Records drawn from a dataset:
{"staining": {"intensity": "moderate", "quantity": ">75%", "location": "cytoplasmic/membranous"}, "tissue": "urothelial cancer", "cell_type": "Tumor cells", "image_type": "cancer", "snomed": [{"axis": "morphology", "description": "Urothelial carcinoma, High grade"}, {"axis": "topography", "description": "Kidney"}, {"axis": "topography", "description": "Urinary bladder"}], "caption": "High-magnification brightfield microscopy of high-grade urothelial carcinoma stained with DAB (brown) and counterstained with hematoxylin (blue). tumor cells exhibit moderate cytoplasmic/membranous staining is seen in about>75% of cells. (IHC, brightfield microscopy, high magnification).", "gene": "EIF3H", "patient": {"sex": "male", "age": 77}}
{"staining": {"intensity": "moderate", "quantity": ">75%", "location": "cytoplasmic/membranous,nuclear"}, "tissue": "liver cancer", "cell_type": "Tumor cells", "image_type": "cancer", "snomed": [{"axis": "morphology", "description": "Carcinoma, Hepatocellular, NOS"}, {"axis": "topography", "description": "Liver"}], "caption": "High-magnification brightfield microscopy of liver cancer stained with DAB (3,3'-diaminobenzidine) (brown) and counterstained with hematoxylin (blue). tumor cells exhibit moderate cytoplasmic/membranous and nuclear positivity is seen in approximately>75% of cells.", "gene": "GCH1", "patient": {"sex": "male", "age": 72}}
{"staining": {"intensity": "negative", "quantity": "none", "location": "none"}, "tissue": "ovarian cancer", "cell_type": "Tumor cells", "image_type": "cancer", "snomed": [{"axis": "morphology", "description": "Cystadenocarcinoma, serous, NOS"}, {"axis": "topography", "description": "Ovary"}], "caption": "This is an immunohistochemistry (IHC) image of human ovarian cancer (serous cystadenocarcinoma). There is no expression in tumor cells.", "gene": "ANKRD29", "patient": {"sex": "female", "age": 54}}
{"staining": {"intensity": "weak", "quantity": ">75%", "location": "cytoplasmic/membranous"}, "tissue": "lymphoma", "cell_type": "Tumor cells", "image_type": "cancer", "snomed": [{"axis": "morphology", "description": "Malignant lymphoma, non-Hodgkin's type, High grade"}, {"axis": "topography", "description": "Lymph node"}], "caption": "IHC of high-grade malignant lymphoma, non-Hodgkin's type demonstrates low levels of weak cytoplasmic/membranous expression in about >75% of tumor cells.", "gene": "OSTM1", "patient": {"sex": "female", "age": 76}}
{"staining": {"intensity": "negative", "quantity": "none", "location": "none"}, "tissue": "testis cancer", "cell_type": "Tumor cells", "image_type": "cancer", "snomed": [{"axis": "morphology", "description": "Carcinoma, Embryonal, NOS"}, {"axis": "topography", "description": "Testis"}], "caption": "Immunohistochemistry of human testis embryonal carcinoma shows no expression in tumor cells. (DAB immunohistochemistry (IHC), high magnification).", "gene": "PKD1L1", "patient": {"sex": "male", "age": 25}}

● WORK REQUIRED
What you give back must match the records word for word.

● ANSWER FOR THIS EXERCISE
{"staining": {"intensity": "moderate", "quantity": ">75%", "location": "cytoplasmic/membranous"}, "tissue": "urothelial cancer", "cell_type": "Tumor cells", "image_type": "cancer", "snomed": [{"axis": "morphology", "description": "Urothelial carcinoma, High grade"}, {"axis": "topography", "description": "Kidney"}, {"axis": "topography", "description": "Urinary bladder"}], "caption": "High-magnification brightfield microscopy of high-grade urothelial carcinoma stained with DAB (brown) and counterstained with hematoxylin (blue). tumor cells exhibit moderate cytoplasmic/membranous staining is seen in about>75% of cells. (IHC, brightfield microscopy, high magnification).", "gene": "EIF3H", "patient": {"sex": "male", "age": 77}}
{"staining": {"intensity": "moderate", "quantity": ">75%", "location": "cytoplasmic/membranous,nuclear"}, "tissue": "liver cancer", "cell_type": "Tumor cells", "image_type": "cancer", "snomed": [{"axis": "morphology", "description": "Carcinoma, Hepatocellular, NOS"}, {"axis": "topography", "description": "Liver"}], "caption": "High-magnification brightfield microscopy of liver cancer stained with DAB (3,3'-diaminobenzidine) (brown) and counterstained with hematoxylin (blue). tumor cells exhibit moderate cytoplasmic/membranous and nuclear positivity is seen in approximately>75% of cells.", "gene": "GCH1", "patient": {"sex": "male", "age": 72}}
{"staining": {"intensity": "negative", "quantity": "none", "location": "none"}, "tissue": "ovarian cancer", "cell_type": "Tumor cells", "image_type": "cancer", "snomed": [{"axis": "morphology", "description": "Cystadenocarcinoma, serous, NOS"}, {"axis": "topography", "description": "Ovary"}], "caption": "This is an immunohistochemistry (IHC) image of human ovarian cancer (serous cystadenocarcinoma). There is no expression in tumor cells.", "gene": "ANKRD29", "patient": {"sex": "female", "age": 54}}
{"staining": {"intensity": "weak", "quantity": ">75%", "location": "cytoplasmic/membranous"}, "tissue": "lymphoma", "cell_type": "Tumor cells", "image_type": "cancer", "snomed": [{"axis": "morphology", "description": "Malignant lymphoma, non-Hodgkin's type, High grade"}, {"axis": "topography", "description": "Lymph node"}], "caption": "IHC of high-grade malignant lymphoma, non-Hodgkin's type demonstrates low levels of weak cytoplasmic/membranous expression in about >75% of tumor cells.", "gene": "OSTM1", "patient": {"sex": "female", "age": 76}}
{"staining": {"intensity": "negative", "quantity": "none", "location": "none"}, "tissue": "testis cancer", "cell_type": "Tumor cells", "image_type": "cancer", "snomed": [{"axis": "morphology", "description": "Carcinoma, Embryonal, NOS"}, {"axis": "topography", "description": "Testis"}], "caption": "Immunohistochemistry of human testis embryonal carcinoma shows no expression in tumor cells. (DAB immunohistochemistry (IHC), high magnification).", "gene": "PKD1L1", "patient": {"sex": "male", "age": 25}}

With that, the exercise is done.